Top of The input
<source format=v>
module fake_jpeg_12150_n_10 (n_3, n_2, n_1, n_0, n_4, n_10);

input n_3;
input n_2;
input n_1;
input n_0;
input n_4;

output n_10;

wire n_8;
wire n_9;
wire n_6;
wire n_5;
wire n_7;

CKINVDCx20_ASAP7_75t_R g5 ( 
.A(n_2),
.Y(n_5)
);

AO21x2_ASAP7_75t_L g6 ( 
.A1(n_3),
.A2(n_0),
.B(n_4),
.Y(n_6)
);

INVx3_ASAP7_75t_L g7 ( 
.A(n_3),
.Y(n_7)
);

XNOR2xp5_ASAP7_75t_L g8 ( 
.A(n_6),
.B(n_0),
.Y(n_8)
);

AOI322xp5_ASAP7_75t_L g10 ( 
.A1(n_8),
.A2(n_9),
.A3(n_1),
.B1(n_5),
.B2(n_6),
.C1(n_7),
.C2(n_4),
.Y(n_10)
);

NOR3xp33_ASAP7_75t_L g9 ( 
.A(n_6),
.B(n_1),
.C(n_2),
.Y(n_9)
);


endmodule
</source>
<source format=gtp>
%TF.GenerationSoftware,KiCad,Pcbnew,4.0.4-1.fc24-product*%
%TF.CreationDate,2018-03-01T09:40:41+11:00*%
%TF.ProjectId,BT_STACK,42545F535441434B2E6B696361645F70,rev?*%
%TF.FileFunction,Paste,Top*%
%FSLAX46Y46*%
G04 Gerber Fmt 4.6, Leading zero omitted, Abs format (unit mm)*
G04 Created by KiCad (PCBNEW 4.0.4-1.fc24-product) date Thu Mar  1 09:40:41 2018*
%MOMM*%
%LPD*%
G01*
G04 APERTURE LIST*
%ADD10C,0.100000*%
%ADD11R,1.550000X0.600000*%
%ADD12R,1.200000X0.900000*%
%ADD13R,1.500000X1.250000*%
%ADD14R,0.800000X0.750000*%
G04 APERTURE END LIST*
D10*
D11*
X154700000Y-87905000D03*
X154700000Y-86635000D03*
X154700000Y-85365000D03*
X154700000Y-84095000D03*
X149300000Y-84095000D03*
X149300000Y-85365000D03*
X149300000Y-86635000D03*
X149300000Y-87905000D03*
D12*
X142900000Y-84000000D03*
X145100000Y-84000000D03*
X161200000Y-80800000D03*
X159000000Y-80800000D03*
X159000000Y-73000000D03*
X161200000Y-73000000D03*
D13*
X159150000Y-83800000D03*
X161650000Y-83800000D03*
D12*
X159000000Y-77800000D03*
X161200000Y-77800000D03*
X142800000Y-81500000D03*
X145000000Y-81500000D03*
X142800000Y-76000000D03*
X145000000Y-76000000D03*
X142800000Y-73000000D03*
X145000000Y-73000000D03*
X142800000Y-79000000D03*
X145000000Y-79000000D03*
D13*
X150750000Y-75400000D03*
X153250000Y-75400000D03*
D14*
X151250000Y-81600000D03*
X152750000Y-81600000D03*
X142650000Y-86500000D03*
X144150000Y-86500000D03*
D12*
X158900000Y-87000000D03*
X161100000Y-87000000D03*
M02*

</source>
Bottom of The input
Top of The input
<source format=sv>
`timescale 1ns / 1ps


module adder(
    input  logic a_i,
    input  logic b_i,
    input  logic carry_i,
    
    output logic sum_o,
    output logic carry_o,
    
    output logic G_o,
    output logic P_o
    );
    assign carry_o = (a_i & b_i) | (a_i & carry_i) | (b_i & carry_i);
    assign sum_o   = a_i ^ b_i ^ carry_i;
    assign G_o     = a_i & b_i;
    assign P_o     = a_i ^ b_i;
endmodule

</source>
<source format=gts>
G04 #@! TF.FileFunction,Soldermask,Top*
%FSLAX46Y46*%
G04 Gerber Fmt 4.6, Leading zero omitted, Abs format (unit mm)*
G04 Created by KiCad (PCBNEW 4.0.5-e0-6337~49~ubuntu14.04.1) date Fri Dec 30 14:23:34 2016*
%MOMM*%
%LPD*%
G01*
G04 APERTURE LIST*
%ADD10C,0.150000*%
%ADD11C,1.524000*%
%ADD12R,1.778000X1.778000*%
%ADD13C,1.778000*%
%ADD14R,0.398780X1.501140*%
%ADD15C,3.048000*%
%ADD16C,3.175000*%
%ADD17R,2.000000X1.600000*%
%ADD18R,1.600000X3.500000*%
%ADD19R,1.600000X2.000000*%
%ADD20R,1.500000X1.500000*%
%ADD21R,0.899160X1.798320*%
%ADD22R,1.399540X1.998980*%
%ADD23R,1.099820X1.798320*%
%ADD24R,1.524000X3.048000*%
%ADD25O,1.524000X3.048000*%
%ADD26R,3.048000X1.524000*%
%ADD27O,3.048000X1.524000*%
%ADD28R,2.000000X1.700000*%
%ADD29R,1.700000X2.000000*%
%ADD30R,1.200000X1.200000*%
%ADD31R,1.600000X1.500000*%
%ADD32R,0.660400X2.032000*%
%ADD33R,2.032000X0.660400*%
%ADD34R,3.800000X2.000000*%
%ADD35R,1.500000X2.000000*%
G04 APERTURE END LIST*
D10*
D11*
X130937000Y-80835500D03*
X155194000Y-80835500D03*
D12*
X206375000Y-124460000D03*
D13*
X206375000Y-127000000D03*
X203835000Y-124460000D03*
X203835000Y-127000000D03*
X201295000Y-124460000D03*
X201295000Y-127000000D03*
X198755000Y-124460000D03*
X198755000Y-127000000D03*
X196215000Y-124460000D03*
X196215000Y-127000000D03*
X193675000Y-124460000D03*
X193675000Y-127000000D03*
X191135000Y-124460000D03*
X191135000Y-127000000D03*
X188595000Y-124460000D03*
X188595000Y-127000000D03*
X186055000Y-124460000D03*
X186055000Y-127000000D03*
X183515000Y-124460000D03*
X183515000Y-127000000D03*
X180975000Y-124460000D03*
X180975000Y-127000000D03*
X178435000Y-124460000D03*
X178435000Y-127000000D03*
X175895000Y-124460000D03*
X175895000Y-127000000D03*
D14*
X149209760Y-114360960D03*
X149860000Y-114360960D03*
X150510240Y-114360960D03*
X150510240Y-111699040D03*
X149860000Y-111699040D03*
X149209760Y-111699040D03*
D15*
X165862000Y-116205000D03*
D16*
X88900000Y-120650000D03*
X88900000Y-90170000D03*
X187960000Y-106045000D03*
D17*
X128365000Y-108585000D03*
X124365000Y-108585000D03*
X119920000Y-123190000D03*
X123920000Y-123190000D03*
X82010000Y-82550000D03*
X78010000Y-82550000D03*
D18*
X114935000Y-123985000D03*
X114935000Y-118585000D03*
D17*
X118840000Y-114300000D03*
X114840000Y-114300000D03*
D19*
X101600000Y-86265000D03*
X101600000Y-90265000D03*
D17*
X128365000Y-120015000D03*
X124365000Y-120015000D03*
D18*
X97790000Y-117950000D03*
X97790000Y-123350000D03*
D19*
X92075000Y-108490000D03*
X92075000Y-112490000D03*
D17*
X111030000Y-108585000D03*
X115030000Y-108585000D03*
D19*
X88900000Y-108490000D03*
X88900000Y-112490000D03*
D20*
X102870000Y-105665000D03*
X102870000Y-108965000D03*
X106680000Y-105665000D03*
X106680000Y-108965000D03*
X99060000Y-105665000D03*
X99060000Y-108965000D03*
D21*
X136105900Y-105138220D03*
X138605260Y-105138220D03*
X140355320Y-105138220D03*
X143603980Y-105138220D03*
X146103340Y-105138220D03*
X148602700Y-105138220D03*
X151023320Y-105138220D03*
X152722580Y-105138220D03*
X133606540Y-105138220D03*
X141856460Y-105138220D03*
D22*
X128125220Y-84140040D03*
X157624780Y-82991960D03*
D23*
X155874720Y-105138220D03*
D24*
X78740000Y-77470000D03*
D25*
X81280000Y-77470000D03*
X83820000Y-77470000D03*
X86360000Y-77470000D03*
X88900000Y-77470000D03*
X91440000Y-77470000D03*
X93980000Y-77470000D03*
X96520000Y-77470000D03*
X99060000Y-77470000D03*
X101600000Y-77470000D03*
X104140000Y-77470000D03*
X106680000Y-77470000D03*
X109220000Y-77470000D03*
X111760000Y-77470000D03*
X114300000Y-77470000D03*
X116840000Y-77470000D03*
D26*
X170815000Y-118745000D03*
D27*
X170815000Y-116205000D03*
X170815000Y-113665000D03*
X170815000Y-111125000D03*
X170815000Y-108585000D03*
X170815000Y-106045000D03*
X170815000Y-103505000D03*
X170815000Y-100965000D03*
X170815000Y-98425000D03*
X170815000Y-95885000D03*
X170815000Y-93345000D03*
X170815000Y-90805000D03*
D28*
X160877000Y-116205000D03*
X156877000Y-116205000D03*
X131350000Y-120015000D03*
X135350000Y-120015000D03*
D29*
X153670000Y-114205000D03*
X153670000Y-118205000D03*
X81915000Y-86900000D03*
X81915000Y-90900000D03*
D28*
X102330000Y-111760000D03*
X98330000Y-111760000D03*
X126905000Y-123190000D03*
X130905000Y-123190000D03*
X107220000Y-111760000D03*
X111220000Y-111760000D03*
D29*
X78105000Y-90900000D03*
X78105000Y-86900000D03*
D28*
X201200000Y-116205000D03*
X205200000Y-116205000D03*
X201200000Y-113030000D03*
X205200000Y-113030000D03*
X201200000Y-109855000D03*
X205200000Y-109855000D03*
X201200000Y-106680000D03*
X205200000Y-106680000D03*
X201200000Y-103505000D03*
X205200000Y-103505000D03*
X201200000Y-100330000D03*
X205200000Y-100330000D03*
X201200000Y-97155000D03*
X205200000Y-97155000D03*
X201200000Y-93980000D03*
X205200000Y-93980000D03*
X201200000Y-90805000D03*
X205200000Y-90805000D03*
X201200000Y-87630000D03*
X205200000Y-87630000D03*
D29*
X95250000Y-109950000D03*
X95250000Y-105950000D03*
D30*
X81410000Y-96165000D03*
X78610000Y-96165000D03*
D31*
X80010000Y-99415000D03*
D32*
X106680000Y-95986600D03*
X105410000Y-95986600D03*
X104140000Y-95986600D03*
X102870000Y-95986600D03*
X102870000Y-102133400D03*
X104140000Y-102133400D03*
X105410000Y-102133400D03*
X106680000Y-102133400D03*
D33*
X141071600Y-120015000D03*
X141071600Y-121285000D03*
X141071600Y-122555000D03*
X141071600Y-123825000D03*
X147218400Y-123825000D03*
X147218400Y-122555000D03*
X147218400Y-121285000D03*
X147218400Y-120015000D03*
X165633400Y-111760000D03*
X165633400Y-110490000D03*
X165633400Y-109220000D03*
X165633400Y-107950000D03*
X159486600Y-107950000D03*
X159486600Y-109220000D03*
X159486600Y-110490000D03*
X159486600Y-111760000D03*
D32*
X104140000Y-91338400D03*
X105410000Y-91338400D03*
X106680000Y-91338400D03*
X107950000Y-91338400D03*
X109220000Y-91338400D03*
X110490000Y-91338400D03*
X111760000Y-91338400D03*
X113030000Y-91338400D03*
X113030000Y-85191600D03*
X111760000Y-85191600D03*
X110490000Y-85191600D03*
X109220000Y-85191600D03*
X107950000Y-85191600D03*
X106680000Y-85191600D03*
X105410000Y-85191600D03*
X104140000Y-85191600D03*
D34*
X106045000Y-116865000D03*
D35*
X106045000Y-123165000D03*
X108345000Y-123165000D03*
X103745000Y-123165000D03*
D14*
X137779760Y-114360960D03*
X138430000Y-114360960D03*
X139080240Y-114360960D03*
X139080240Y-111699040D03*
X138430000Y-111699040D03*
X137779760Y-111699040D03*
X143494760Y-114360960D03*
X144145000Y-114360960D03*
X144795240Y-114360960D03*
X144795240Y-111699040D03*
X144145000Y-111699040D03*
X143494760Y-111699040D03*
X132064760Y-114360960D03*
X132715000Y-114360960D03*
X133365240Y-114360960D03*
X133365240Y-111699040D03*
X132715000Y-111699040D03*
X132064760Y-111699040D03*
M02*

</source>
Bottom of The input
• [Work to complete]
Pull every line containing "format" from the entries above and copy it.

• [Result for this task]
<source format=v>
<source format=gtp>
G04 Gerber Fmt 4.6, Leading zero omitted, Abs format (unit mm)*
<source format=sv>
<source format=gts>
G04 Gerber Fmt 4.6, Leading zero omitted, Abs format (unit mm)*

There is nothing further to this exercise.